DESCRIZIONE DELL'ESERCIZIO: Ricopi tutte le righe seguenti senza apportare alcuna modifica.

MATERIALE DI LAVORO:
-*-*-

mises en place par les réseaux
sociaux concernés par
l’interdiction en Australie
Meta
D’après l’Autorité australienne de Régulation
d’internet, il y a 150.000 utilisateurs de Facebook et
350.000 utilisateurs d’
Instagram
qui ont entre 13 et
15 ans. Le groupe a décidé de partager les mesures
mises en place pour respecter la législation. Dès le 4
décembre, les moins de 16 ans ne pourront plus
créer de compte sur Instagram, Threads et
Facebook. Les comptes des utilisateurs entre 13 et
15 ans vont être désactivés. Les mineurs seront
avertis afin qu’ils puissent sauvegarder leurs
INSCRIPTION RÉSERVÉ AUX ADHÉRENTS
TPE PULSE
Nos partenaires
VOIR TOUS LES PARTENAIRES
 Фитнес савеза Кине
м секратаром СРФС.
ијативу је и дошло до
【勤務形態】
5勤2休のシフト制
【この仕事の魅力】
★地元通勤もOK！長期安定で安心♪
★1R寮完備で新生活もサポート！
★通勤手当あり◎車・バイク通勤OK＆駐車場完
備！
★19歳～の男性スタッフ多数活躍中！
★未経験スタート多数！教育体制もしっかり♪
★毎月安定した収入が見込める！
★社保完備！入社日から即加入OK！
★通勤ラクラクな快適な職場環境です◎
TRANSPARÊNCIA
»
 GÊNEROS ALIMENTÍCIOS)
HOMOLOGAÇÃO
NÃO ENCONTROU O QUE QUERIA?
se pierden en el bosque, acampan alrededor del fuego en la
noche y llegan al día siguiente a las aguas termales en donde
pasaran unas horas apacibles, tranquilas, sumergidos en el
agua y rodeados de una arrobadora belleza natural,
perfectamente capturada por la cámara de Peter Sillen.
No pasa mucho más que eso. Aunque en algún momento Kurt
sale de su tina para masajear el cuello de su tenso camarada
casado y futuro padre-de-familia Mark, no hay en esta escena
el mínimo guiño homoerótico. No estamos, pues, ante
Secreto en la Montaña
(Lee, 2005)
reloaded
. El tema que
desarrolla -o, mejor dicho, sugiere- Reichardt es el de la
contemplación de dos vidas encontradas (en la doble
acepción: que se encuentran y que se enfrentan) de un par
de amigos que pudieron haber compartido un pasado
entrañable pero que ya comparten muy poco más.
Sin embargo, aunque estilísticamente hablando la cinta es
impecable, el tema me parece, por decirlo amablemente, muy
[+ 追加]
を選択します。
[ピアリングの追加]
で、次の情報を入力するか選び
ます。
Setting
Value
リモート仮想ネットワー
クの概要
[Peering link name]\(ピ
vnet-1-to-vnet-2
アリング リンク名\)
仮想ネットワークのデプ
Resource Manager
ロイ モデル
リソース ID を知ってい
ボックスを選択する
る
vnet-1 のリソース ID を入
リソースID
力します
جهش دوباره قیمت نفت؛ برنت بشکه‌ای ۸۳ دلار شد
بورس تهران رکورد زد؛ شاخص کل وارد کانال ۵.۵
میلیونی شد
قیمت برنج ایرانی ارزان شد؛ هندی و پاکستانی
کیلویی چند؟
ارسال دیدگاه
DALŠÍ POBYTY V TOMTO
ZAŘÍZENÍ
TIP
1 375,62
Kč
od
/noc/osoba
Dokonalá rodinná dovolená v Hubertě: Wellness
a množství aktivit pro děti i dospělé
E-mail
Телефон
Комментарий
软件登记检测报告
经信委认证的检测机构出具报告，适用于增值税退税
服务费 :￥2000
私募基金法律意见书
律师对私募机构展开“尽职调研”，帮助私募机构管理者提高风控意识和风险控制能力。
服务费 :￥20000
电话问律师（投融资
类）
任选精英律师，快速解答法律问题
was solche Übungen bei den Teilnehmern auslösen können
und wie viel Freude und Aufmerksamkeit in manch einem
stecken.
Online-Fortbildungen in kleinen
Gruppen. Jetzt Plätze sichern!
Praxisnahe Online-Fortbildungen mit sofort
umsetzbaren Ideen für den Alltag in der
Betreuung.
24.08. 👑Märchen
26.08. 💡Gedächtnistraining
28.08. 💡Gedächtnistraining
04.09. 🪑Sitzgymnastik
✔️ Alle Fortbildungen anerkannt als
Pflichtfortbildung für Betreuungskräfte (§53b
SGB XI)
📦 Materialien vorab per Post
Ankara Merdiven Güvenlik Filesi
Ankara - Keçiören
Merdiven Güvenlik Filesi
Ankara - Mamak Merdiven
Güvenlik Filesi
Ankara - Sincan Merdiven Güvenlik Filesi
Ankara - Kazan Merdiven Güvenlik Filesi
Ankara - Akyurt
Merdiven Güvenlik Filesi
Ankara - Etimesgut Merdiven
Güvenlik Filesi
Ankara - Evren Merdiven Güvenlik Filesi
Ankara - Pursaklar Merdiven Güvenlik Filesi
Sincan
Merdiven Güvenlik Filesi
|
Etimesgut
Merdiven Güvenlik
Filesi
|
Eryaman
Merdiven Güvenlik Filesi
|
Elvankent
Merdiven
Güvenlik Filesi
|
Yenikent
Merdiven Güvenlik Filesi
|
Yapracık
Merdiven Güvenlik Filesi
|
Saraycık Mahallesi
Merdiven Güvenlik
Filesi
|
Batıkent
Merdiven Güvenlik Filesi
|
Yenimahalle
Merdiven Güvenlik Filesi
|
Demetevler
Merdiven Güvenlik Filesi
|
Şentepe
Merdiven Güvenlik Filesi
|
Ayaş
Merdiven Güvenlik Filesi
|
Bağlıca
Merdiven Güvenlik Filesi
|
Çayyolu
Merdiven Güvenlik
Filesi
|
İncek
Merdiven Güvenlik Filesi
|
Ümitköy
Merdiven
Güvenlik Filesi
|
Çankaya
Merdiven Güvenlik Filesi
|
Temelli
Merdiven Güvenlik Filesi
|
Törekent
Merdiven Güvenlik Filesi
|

-*-*-

ESERCIZIO SVOLTO:
mises en place par les réseaux
sociaux concernés par
l’interdiction en Australie
Meta
D’après l’Autorité australienne de Régulation
d’internet, il y a 150.000 utilisateurs de Facebook et
350.000 utilisateurs d’
Instagram
qui ont entre 13 et
15 ans. Le groupe a décidé de partager les mesures
mises en place pour respecter la législation. Dès le 4
décembre, les moins de 16 ans ne pourront plus
créer de compte sur Instagram, Threads et
Facebook. Les comptes des utilisateurs entre 13 et
15 ans vont être désactivés. Les mineurs seront
avertis afin qu’ils puissent sauvegarder leurs
INSCRIPTION RÉSERVÉ AUX ADHÉRENTS
TPE PULSE
Nos partenaires
VOIR TOUS LES PARTENAIRES
 Фитнес савеза Кине
м секратаром СРФС.
ијативу је и дошло до
【勤務形態】
5勤2休のシフト制
【この仕事の魅力】
★地元通勤もOK！長期安定で安心♪
★1R寮完備で新生活もサポート！
★通勤手当あり◎車・バイク通勤OK＆駐車場完
備！
★19歳～の男性スタッフ多数活躍中！
★未経験スタート多数！教育体制もしっかり♪
★毎月安定した収入が見込める！
★社保完備！入社日から即加入OK！
★通勤ラクラクな快適な職場環境です◎
TRANSPARÊNCIA
»
 GÊNEROS ALIMENTÍCIOS)
HOMOLOGAÇÃO
NÃO ENCONTROU O QUE QUERIA?
se pierden en el bosque, acampan alrededor del fuego en la
noche y llegan al día siguiente a las aguas termales en donde
pasaran unas horas apacibles, tranquilas, sumergidos en el
agua y rodeados de una arrobadora belleza natural,
perfectamente capturada por la cámara de Peter Sillen.
No pasa mucho más que eso. Aunque en algún momento Kurt
sale de su tina para masajear el cuello de su tenso camarada
casado y futuro padre-de-familia Mark, no hay en esta escena
el mínimo guiño homoerótico. No estamos, pues, ante
Secreto en la Montaña
(Lee, 2005)
reloaded
. El tema que
desarrolla -o, mejor dicho, sugiere- Reichardt es el de la
contemplación de dos vidas encontradas (en la doble
acepción: que se encuentran y que se enfrentan) de un par
de amigos que pudieron haber compartido un pasado
entrañable pero que ya comparten muy poco más.
Sin embargo, aunque estilísticamente hablando la cinta es
impecable, el tema me parece, por decirlo amablemente, muy
[+ 追加]
を選択します。
[ピアリングの追加]
で、次の情報を入力するか選び
ます。
Setting
Value
リモート仮想ネットワー
クの概要
[Peering link name]\(ピ
vnet-1-to-vnet-2
アリング リンク名\)
仮想ネットワークのデプ
Resource Manager
ロイ モデル
リソース ID を知ってい
ボックスを選択する
る
vnet-1 のリソース ID を入
リソースID
力します
جهش دوباره قیمت نفت؛ برنت بشکه‌ای ۸۳ دلار شد
بورس تهران رکورد زد؛ شاخص کل وارد کانال ۵.۵
میلیونی شد
قیمت برنج ایرانی ارزان شد؛ هندی و پاکستانی
کیلویی چند؟
ارسال دیدگاه
DALŠÍ POBYTY V TOMTO
ZAŘÍZENÍ
TIP
1 375,62
Kč
od
/noc/osoba
Dokonalá rodinná dovolená v Hubertě: Wellness
a množství aktivit pro děti i dospělé
E-mail
Телефон
Комментарий
软件登记检测报告
经信委认证的检测机构出具报告，适用于增值税退税
服务费 :￥2000
私募基金法律意见书
律师对私募机构展开“尽职调研”，帮助私募机构管理者提高风控意识和风险控制能力。
服务费 :￥20000
电话问律师（投融资
类）
任选精英律师，快速解答法律问题
was solche Übungen bei den Teilnehmern auslösen können
und wie viel Freude und Aufmerksamkeit in manch einem
stecken.
Online-Fortbildungen in kleinen
Gruppen. Jetzt Plätze sichern!
Praxisnahe Online-Fortbildungen mit sofort
umsetzbaren Ideen für den Alltag in der
Betreuung.
24.08. 👑Märchen
26.08. 💡Gedächtnistraining
28.08. 💡Gedächtnistraining
04.09. 🪑Sitzgymnastik
✔️ Alle Fortbildungen anerkannt als
Pflichtfortbildung für Betreuungskräfte (§53b
SGB XI)
📦 Materialien vorab per Post
Ankara Merdiven Güvenlik Filesi
Ankara - Keçiören
Merdiven Güvenlik Filesi
Ankara - Mamak Merdiven
Güvenlik Filesi
Ankara - Sincan Merdiven Güvenlik Filesi
Ankara - Kazan Merdiven Güvenlik Filesi
Ankara - Akyurt
Merdiven Güvenlik Filesi
Ankara - Etimesgut Merdiven
Güvenlik Filesi
Ankara - Evren Merdiven Güvenlik Filesi
Ankara - Pursaklar Merdiven Güvenlik Filesi
Sincan
Merdiven Güvenlik Filesi
|
Etimesgut
Merdiven Güvenlik
Filesi
|
Eryaman
Merdiven Güvenlik Filesi
|
Elvankent
Merdiven
Güvenlik Filesi
|
Yenikent
Merdiven Güvenlik Filesi
|
Yapracık
Merdiven Güvenlik Filesi
|
Saraycık Mahallesi
Merdiven Güvenlik
Filesi
|
Batıkent
Merdiven Güvenlik Filesi
|
Yenimahalle
Merdiven Güvenlik Filesi
|
Demetevler
Merdiven Güvenlik Filesi
|
Şentepe
Merdiven Güvenlik Filesi
|
Ayaş
Merdiven Güvenlik Filesi
|
Bağlıca
Merdiven Güvenlik Filesi
|
Çayyolu
Merdiven Güvenlik
Filesi
|
İncek
Merdiven Güvenlik Filesi
|
Ümitköy
Merdiven
Güvenlik Filesi
|
Çankaya
Merdiven Güvenlik Filesi
|
Temelli
Merdiven Güvenlik Filesi
|
Törekent
Merdiven Güvenlik Filesi
|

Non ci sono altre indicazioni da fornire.